The 30-year-old snowman

Snowman, 1987/2016 (multimedia), by Peter Fischli and David Weiss.

Snowman, 1987/2016 (multimedia), by Peter Fischli and David Weiss.

Peter Fischli and David Weiss © the artists, courtesy Matthew Marks Gallery; photo: Mary Ellen Hawkins, courtesy SFMOMA

 

Posted on behalf of Michael White

It stands there trapped in a frosty cage: a 30-year-old snowman in a state of bliss, its currant-shaped eyes peering out over a lopsided grin in a face dotted with frozen florets.

The glass-fronted aluminum cooler currently sits at the San Francisco Museum of Modern Art. Above the sculpture, entitled simply Snowman, the understorey citizens of a redwood forest sway in the United States’ largest living wall. The tensions are inescapable: snow, a natural process, in a totemic form, in a machined box, surviving on electricity, juxtaposed against an artificial ecosystem. The installation is a brilliant encapsulation of our mixed-up global environment now — from polar melt to green cities.

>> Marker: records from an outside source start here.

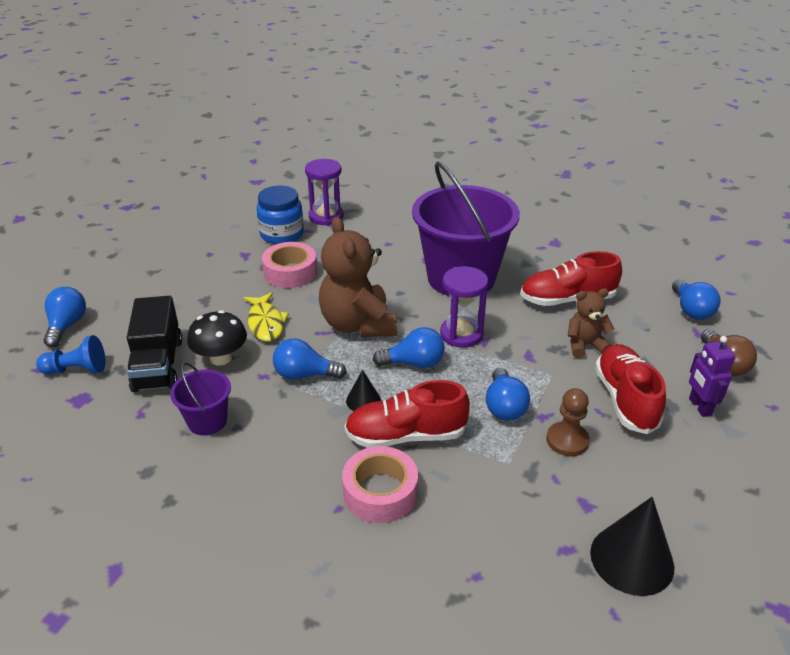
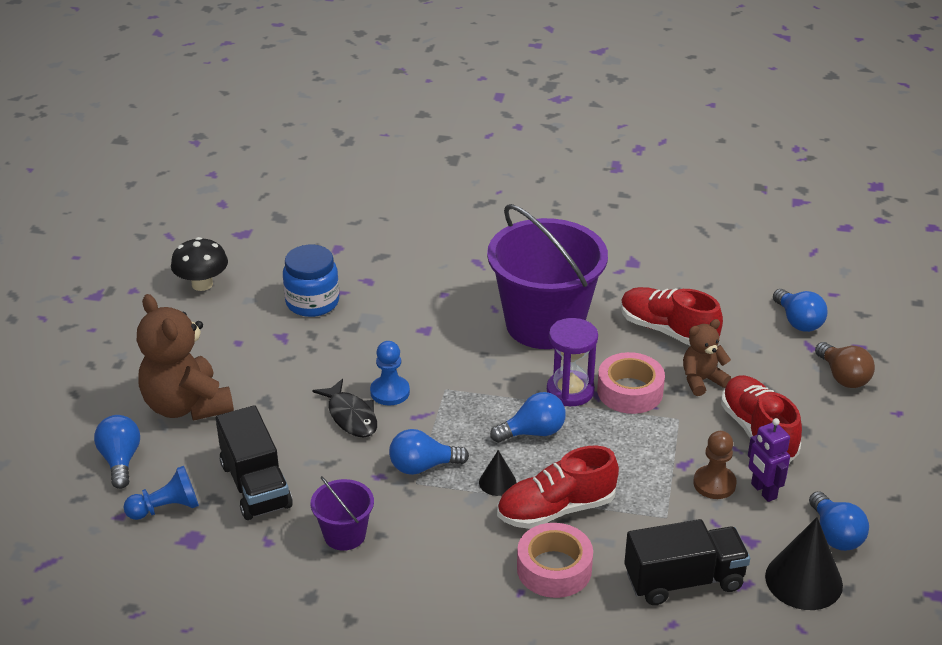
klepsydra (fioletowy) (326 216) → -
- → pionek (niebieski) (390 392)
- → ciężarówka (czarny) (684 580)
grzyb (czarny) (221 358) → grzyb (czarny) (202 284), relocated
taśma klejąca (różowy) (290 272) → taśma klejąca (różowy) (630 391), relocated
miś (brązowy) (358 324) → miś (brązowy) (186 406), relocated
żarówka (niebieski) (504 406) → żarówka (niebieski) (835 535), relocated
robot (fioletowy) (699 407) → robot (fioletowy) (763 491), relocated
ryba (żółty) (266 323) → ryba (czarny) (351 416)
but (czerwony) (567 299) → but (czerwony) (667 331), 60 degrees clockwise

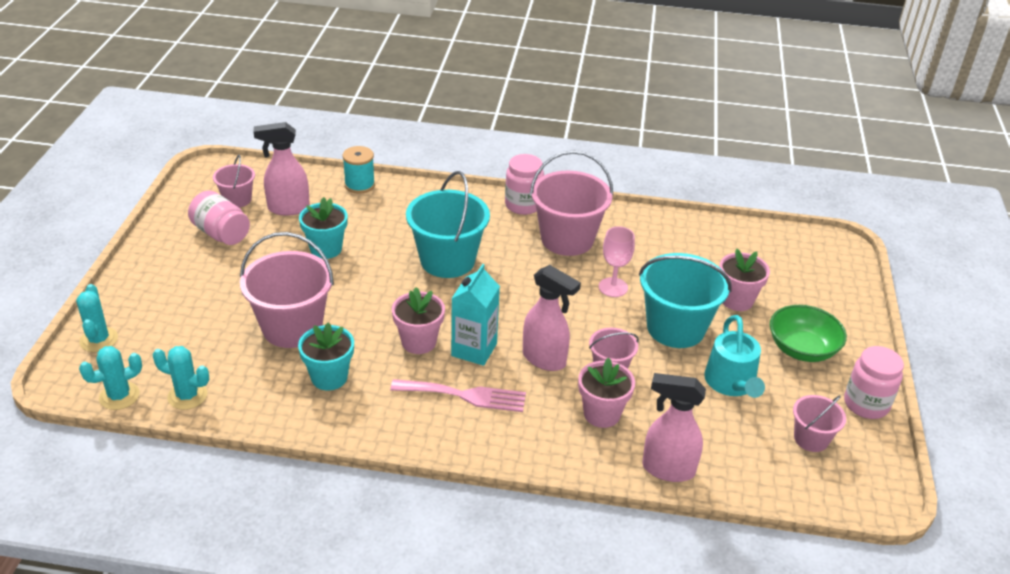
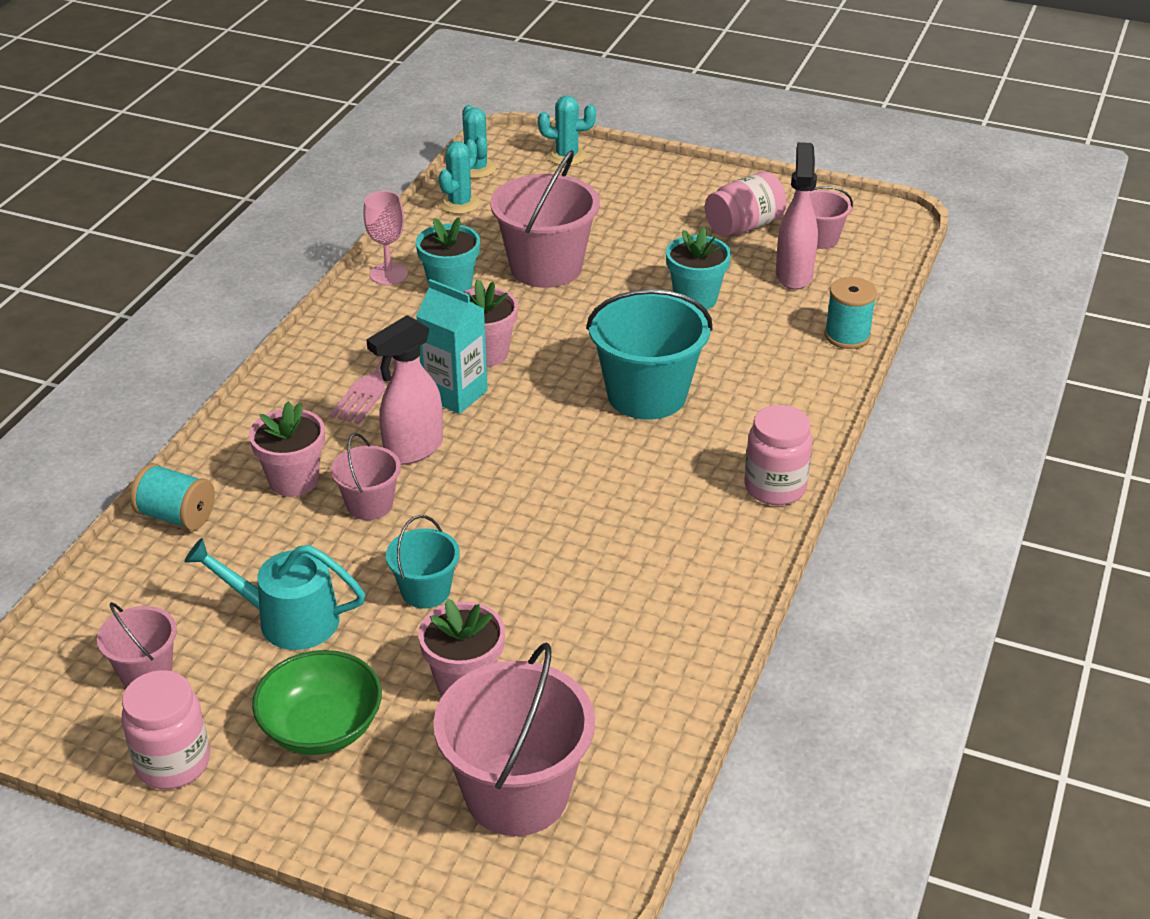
wiadro (różowy) (567 239) → wiadro (różowy) (516 793), relocated
kielich (różowy) (613 287) → kielich (różowy) (388 274), relocated
spryskiwacz (różowy) (667 469) → szpulka (turkusowy) (176 516)
wiadro (turkusowy) (675 328) → wiadro (turkusowy) (425 591), x0.53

Snowman was constructed in 1987 by Swiss artistic duo Peter Fischli and David Weiss for the Römerbrücke power plant in Saarbrücken, Germany. Toying with the idea that human enterprise could prolong an inherently transient existence, they crafted a technically fascinating sculpture. Its scaffolding is, as Fischli puts it, a “skinny snowman” constructed from copper. Under controlled humidity and temperature, the snowman grows and shrinks and alters itself – one day the eyes narrower, the next a different twist to the smile. The snow also alters the chamber’s microclimate; technicians adjust the dials to prevent a runaway snowman.

It’s not all fun and games and engineering. The snowman’s remarkable longevity and technical underpinnings provoke reflections on our climate, and the possibility that we too may be forced to control our own environment.

What of the Paris Agreement’s ambitious goal of keeping global warming to no more than 1.5 ⁰C? Doing so, without geoengineering, looks almost impossibly optimistic. With geoengineering, we will become the snowman, our climatic stability reliant on fiddling with dials. Only this time the outcome is uncertain and fraught with ethical dilemmas, ranging from disrupted monsoons to a rain of metallic nanoparticles.

Snowman would perish without electricity, as its intentionally obvious, preposterously long power cord reminds. Yet its built-in grin fizzes with joy. There is, after all, always the next installation. What of our own shrinking cryosphere, much of which is in rapid retreat? Technically, we can probably prevent the loss of the biggest chunks of ice, such as the Greenland and West Antarctic Ice Sheets. But I doubt that we’ll be feeling blissed-out about it.

Michael White is senior editor in physical sciences at Nature. He tweets at @MWClimateSci.

Snowman by Peter Fischli and David Weiss is on view at the San Francisco Museum of Modern Art through March 2018.